MovieChat Forums > Capsule (2016) Discussion > So busy trying to be clever it ends up b...

So busy trying to be clever it ends up being stupid.


POTENTIAL SPOILER WARNING:

I suspect either someone with a huge IQ and too much time on their hands OR someone in the know has written those trivia items: see the spoilers.

Seems to me there's one thing putting "Easter Eggs" into films but those are so bizarre no normal viewer could ever be expected to see them. You're watching a film - a visual medium - not reading a book! This isn't supposed to be an Agatha Christie.

Also, the whole hypoxia plot was stretched beyond breaking point. The dials appear to are showing that he HAS available oxygen in the tanks - not the amount of breathable oxygen in the atmosphere. Normal air contains about 21% breathable oxygen - but that gauge is measuring 0-100%. (Full to empty?)

If we assume (and I didn't pay that much attention) that it was measuring oxygen in the air the 20ish percent would be about right and the pilot would not be hypoxic.

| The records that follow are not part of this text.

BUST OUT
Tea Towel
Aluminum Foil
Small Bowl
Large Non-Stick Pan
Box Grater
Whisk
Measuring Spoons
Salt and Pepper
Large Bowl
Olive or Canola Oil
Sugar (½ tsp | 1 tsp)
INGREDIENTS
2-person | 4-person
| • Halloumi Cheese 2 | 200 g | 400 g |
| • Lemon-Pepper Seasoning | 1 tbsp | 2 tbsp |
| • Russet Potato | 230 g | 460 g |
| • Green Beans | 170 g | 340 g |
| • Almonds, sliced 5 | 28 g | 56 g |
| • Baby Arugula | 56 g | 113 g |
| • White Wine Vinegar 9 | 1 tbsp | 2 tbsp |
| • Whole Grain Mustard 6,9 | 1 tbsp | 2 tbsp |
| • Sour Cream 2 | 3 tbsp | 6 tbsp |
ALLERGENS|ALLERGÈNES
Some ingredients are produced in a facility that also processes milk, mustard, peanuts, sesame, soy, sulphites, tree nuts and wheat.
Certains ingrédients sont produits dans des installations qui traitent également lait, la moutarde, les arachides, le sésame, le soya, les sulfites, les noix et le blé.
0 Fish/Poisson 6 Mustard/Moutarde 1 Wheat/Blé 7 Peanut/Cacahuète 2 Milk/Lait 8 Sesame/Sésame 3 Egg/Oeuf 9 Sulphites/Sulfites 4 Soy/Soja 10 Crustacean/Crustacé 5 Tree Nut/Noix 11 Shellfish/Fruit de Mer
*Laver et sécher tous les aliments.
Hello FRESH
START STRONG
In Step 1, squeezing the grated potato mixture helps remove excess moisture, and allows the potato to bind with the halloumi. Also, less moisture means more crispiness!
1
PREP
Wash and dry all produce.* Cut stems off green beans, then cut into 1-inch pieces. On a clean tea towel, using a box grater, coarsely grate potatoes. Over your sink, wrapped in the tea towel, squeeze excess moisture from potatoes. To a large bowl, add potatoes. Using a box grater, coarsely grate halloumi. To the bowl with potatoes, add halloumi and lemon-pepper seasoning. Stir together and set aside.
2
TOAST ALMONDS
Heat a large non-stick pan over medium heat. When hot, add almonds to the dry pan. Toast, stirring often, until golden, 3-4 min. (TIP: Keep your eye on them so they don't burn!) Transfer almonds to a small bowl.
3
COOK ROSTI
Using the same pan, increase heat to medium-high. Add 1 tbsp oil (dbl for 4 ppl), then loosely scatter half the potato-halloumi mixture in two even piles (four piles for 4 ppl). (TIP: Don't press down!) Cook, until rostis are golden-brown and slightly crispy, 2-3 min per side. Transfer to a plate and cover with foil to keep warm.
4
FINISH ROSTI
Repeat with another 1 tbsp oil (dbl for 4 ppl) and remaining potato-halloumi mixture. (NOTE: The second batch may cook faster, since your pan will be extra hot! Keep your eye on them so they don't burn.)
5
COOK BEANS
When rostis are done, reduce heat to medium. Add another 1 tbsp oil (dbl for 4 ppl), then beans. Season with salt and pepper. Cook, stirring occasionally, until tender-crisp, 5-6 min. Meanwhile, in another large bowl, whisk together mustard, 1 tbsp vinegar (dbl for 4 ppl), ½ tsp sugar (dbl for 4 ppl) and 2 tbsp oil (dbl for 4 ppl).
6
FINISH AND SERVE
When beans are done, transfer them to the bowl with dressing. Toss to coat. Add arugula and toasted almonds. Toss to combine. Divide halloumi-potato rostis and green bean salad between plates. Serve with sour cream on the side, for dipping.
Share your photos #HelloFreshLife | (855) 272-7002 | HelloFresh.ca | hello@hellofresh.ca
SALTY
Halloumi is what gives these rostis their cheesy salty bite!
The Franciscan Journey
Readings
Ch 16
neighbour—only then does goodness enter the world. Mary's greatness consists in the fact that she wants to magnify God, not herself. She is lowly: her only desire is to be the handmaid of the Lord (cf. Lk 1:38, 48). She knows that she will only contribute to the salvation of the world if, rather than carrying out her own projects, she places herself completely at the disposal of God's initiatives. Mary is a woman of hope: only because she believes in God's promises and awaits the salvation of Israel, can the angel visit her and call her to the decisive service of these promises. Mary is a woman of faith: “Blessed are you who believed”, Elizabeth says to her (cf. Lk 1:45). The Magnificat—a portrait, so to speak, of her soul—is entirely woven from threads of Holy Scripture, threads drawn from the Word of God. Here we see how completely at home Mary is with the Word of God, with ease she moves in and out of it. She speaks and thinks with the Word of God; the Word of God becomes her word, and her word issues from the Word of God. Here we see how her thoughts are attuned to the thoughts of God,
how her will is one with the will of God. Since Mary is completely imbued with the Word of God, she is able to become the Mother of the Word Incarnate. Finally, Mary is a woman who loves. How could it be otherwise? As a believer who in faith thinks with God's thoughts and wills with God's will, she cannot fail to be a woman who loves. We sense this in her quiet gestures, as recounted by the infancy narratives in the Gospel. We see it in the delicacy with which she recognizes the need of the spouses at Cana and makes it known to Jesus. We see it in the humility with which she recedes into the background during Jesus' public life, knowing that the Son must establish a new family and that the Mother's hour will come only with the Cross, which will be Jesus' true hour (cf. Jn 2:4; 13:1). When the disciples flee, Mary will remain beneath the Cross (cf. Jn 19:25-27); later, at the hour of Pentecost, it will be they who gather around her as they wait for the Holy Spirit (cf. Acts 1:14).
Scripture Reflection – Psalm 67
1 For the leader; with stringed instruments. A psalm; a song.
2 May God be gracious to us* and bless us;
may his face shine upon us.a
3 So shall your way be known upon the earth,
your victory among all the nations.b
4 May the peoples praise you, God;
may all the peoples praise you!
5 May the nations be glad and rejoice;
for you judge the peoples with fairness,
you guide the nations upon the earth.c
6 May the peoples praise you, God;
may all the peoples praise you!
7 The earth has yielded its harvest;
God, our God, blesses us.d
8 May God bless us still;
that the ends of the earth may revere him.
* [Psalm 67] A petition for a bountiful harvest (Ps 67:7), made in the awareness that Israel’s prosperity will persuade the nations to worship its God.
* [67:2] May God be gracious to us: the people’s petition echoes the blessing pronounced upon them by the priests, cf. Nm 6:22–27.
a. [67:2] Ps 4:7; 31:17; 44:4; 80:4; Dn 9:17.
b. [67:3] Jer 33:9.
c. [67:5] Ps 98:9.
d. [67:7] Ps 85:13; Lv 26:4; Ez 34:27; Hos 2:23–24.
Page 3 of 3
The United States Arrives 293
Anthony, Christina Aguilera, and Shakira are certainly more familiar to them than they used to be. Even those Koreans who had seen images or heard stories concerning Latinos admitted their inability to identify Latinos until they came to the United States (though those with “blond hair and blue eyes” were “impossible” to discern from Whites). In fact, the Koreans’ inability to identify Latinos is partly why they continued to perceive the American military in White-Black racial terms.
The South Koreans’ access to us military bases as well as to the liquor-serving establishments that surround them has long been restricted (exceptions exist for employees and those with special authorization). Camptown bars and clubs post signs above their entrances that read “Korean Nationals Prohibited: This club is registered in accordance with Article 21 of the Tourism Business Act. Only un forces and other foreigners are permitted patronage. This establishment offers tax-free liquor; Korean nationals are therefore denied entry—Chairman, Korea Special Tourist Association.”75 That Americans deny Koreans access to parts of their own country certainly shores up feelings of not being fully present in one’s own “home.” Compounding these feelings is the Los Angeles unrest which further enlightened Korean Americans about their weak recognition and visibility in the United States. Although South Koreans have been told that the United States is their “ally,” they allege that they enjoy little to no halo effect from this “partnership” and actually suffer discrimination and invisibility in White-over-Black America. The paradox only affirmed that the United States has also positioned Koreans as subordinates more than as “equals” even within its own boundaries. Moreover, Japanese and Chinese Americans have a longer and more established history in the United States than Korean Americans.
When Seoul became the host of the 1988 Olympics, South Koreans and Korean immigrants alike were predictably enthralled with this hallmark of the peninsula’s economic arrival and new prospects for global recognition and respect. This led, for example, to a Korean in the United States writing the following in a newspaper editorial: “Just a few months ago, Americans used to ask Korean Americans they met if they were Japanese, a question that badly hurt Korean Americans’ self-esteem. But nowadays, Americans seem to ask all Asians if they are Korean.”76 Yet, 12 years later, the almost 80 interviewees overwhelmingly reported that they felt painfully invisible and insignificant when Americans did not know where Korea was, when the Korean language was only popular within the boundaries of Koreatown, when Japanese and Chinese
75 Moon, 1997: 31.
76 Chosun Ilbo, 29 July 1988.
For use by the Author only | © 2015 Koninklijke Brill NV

Assuming that's what it meant, hypoxia is observable from around 65%, but we're asked to believe that this guy is in a bad way. IF that gauge was measuring breathable oxygen, to be be hypoxic to that degree, the gauge would be 14% or lower. I believe the red line started about 20% and that the pilot referred to his oxygen reserves. So that doesn't add up regardless. If it were measuring relative breathable oxygen (where 100% is equal to 21% in the capsule's atmosphere) then at 20% the guy would already be a corpse.

That's a pretty important prop (and related dialogue) to get right.

Hypoxia does create a bunch of effects - loss of consciousness, brain damage and death if not reversed - but you can't really pick and choose which ones. Cyanosis (blue tint around the lips for example) wasn't apparent to me but I might have missed that.

Crucially though, even though the ground crew suggested he might be hypoxic the guy is able to hold a fairly normal, if emotional and confused, conversation. Our speech slurs and we star to sound drunk and sleepy as brain functions are suppressed. None of this is apparent. What we're presented with is a superbly qualified pilot who doesn't even seem to realise that he's hypoxic and despite being unable to screw in a lightbulb, is still able to wax lyrical about his wife back home. Also his demeanor or ability don't seem to change regardless of where his O2 supply is coming from.

My irk over those crazy clues in the spoilers might make more sense now. Someone, it seems, is trying to show us how clever they are with anagram's over Lottie's identity and yet fail to properly demonstrate one of the crucial lynchpins that the plot revolves around.